In White v. Stump, 266 U.S. 310, 45 S. Ct. 103, 104, 69 L. Ed. 301, it is true that the matter considered was one somewhat different from that presented herein, in that exemptions under a state law were considered. Nevertheless, there is sufficient analogy to warrant the application of the following doctrine to the facts in hand: "These and other provisions of the Bankruptcy Law show that the point of time which is to separate the old situation from the new in the bankrupt's affairs is the date when the petition is filed. This has been recognized in our decisions. Thus we have said that the law discloses a purpose `to fix the line of cleavage' with special regard to the conditions existing when the petition is filed (Everett v. Judson, 228 U.S. 474, 479, 33 S. Ct. 568, 57 L. Ed. 927, 46 L. R. A. [N. S.] 154), and that `it is then that the bankruptcy proceeding is initiated, that the hands of the bankrupt and of his creditors are stayed and that his estate passes actually or potentially into the control of the bankruptcy court' (Bailey v. Baker Ice Machine Co., 239 U.S. 268, 275, 36 S. Ct. 50, 54, 60 L. Ed. 275; Acme Harvester Co. v. Beekman Lumber Co., 222 U.S. 300, 307, 32 S. Ct. 96, 56 L. Ed. 208). When the law speaks of property which is exempt and of rights to exemptions, it of course refers to some point of time. In our opinion this point of time is the one as of which the general estate passes out of the bankrupt's control, and with respect to which the status and rights of the bankrupt, the creditors and the trustee in other particulars are fixed."
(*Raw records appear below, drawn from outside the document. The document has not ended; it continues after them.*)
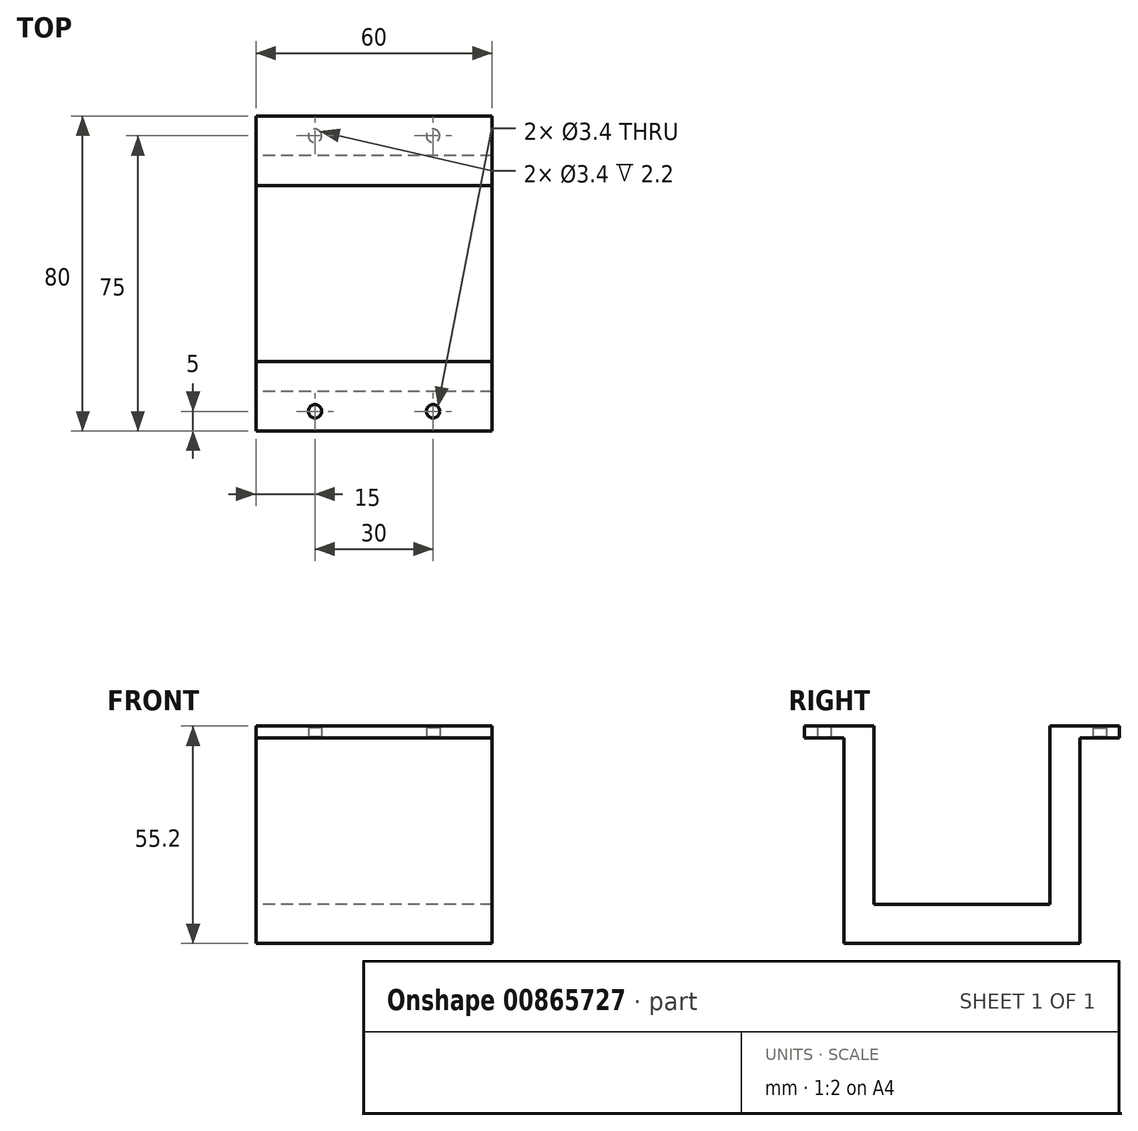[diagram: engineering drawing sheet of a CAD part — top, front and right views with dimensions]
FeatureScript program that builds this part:
annotation { "Feature Type Name" : "Feature", "Feature Type Description" : "" }
export const myFeature = defineFeature(function(context is Context, id is Id, definition is map)
    precondition{}
    {
        {
            var Q0;
            Q0=qCreatedBy(makeId("Top.planeOp"),FACE);
            var sketch = newSketch(context, id + "F0", { "sketchPlane" : qUnion([Q0])});
            skPoint(sketch, "E0.middle", {"position": v(0, 0) * mm});
            skLineSegment(sketch, "E1.bottom", {"start": v(30, -30) * mm, "end": v(-30, -30) * mm});
            skLineSegment(sketch, "E1.top", {"start": v(30, 30) * mm, "end": v(-30, 30) * mm});
            skLineSegment(sketch, "E1.left", {"start": v(30, -30) * mm, "end": v(30, 30) * mm});
            skLineSegment(sketch, "E1.right", {"start": v(-30, -30) * mm, "end": v(-30, 30) * mm});
            skLineSegment(sketch, "E2.bottom", {"start": v(30, -22.4) * mm, "end": v(-30, -22.4) * mm});
            skLineSegment(sketch, "E2.top", {"start": v(30, 22.4) * mm, "end": v(-30, 22.4) * mm});
            skLineSegment(sketch, "E2.left", {"start": v(30, -22.4) * mm, "end": v(30, 22.4) * mm});
            skLineSegment(sketch, "E2.right", {"start": v(-30, -22.4) * mm, "end": v(-30, 22.4) * mm});
            skLineSegment(sketch, "E3.bottom", {"start": v(30, -40) * mm, "end": v(-30, -40) * mm});
            skLineSegment(sketch, "E3.top", {"start": v(30, 40) * mm, "end": v(-30, 40) * mm});
            skLineSegment(sketch, "E3.left", {"start": v(30, -40) * mm, "end": v(30, 40) * mm});
            skLineSegment(sketch, "E3.right", {"start": v(-30, -40) * mm, "end": v(-30, 40) * mm});
            skCircle(sketch, "E4", {"center": v(-15, 35) * mm, "radius": 1.7 * mm});
            skCircle(sketch, "E5", {"center": v(15, 35) * mm, "radius": 1.7 * mm});
            skCircle(sketch, "E6.MirrorC", {"center": v(15, -35) * mm, "radius": 1.7 * mm});
            skCircle(sketch, "E7.MirrorC", {"center": v(-15, -35) * mm, "radius": 1.7 * mm});
            skSolve(sketch);
        }
        {
            var Q0;
            {var subQ0=sQuery(id+"F0.wireOp",EDGE,"E2.bottom");Q0=makeQuery(id+"F0.imprint","IMPRINT",FACE,{"disambiguationData":[TD([[makeQuery(id+"F0.imprint","IMPRINT",EDGE,{"derivedFrom":subQ0}),-1.0]])]});}
            extrude(context, id + "F1", {"entities" : qUnion([Q0]), "depth" : 9.9 * mm, "offsetDistance" : 25.4 * mm});
        }
        {
            var Q0;
            {var subQ0=sQuery(id+"F0.wireOp",EDGE,"E1.bottom");Q0=makeQuery(id+"F0.imprint","IMPRINT",FACE,{"disambiguationData":[TD([[makeQuery(id+"F0.imprint","IMPRINT",EDGE,{"derivedFrom":subQ0}),-1.0]])]});}
            var Q1;
            {var subQ0=sQuery(id+"F0.wireOp",EDGE,"E1.top");Q1=makeQuery(id+"F0.imprint","IMPRINT",FACE,{"disambiguationData":[TD([[makeQuery(id+"F0.imprint","IMPRINT",EDGE,{"derivedFrom":subQ0}),1.0]])]});}
            extrude(context, id + "F2", {"entities" : qUnion([Q0, Q1]), "operationType" : NewBodyOperationType.ADD, "depth" : 55.2 * mm, "offsetDistance" : 25.4 * mm});
        }
        {
            var Q0;
            {var subQ0=sQuery(id+"F0.wireOp",EDGE,"E1.top");Q0=makeQuery(id+"F0.imprint","IMPRINT",FACE,{"disambiguationData":[TD([[makeQuery(id+"F0.imprint","IMPRINT",EDGE,{"derivedFrom":subQ0}),-1.0]])]});}
            var Q1;
            {var subQ0=sQuery(id+"F0.wireOp",EDGE,"E1.bottom");Q1=makeQuery(id+"F0.imprint","IMPRINT",FACE,{"disambiguationData":[TD([[makeQuery(id+"F0.imprint","IMPRINT",EDGE,{"derivedFrom":subQ0}),1.0]])]});}
            extrude(context, id + "F3", {"entities" : qUnion([Q0, Q1]), "operationType" : NewBodyOperationType.ADD, "depth" : 55.2 * mm, "offsetDistance" : 25.4 * mm, "hasSecondDirection" : true, "secondDirectionOppositeDirection" : true, "secondDirectionDepth" : -52.2 * mm});
        }
        {
            var Q0;
            Q0=makeQuery(id+"F0.imprint","IMPRINT",FACE,{"disambiguationData":[TD([[makeQuery(id+"F0.imprint","IMPRINT",EDGE,{"derivedFrom":sQuery(id+"F0.wireOp",EDGE,"E4")}),1.0]])]});
            var Q1;
            Q1=makeQuery(id+"F0.imprint","IMPRINT",FACE,{"disambiguationData":[TD([[makeQuery(id+"F0.imprint","IMPRINT",EDGE,{"derivedFrom":sQuery(id+"F0.wireOp",EDGE,"E5")}),1.0]])]});
            var Q2;
            Q2=makeQuery(id+"F0.imprint","IMPRINT",FACE,{"disambiguationData":[TD([[makeQuery(id+"F0.imprint","IMPRINT",EDGE,{"derivedFrom":sQuery(id+"F0.wireOp",EDGE,"E7.MirrorC")}),-1.0]])]});
            var Q3;
            Q3=makeQuery(id+"F0.imprint","IMPRINT",FACE,{"disambiguationData":[TD([[makeQuery(id+"F0.imprint","IMPRINT",EDGE,{"derivedFrom":sQuery(id+"F0.wireOp",EDGE,"E6.MirrorC")}),-1.0]])]});
            extrude(context, id + "F4", {"entities" : qUnion([Q0, Q1, Q2, Q3]), "operationType" : NewBodyOperationType.ADD, "depth" : 52.5 * mm, "offsetDistance" : 25.4 * mm, "hasSecondDirection" : true, "secondDirectionOppositeDirection" : true, "secondDirectionDepth" : -52.2 * mm});
        }
        {
            var Q0;
            Q0=makeQuery(id+"F0.imprint","IMPRINT",FACE,{"disambiguationData":[TD([[makeQuery(id+"F0.imprint","IMPRINT",EDGE,{"derivedFrom":sQuery(id+"F0.wireOp",EDGE,"E4")}),1.0]])]});
            var Q1;
            Q1=makeQuery(id+"F0.imprint","IMPRINT",FACE,{"disambiguationData":[TD([[makeQuery(id+"F0.imprint","IMPRINT",EDGE,{"derivedFrom":sQuery(id+"F0.wireOp",EDGE,"E5")}),1.0]])]});
            var Q2;
            Q2=makeQuery(id+"F0.imprint","IMPRINT",FACE,{"disambiguationData":[TD([[makeQuery(id+"F0.imprint","IMPRINT",EDGE,{"derivedFrom":sQuery(id+"F0.wireOp",EDGE,"E7.MirrorC")}),-1.0]])]});
            var Q3;
            Q3=makeQuery(id+"F0.imprint","IMPRINT",FACE,{"disambiguationData":[TD([[makeQuery(id+"F0.imprint","IMPRINT",EDGE,{"derivedFrom":sQuery(id+"F0.wireOp",EDGE,"E6.MirrorC")}),-1.0]])]});
            extrude(context, id + "F5", {"entities" : qUnion([Q0, Q1, Q2, Q3]), "operationType" : NewBodyOperationType.ADD, "depth" : 55.2 * mm, "offsetDistance" : 25.4 * mm, "hasSecondDirection" : true, "secondDirectionOppositeDirection" : true, "secondDirectionDepth" : -54.7 * mm});
        }
    });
See, also, In re Gasteiger & Co. (C. C. A.) 25 F.(2d) 642, 644, in which it was held, in a consideration of the amendment of the Bankruptcy Act of May 27, 1926, that: "For these reasons it seems to us that it is not `practicable' to apply retroactively section 64 (b) (7) [11 USCA § 104 (b) (7)] to cases where the claims have all been filed and the rights all fixed."

Accordingly, the order of the referee is affirmed.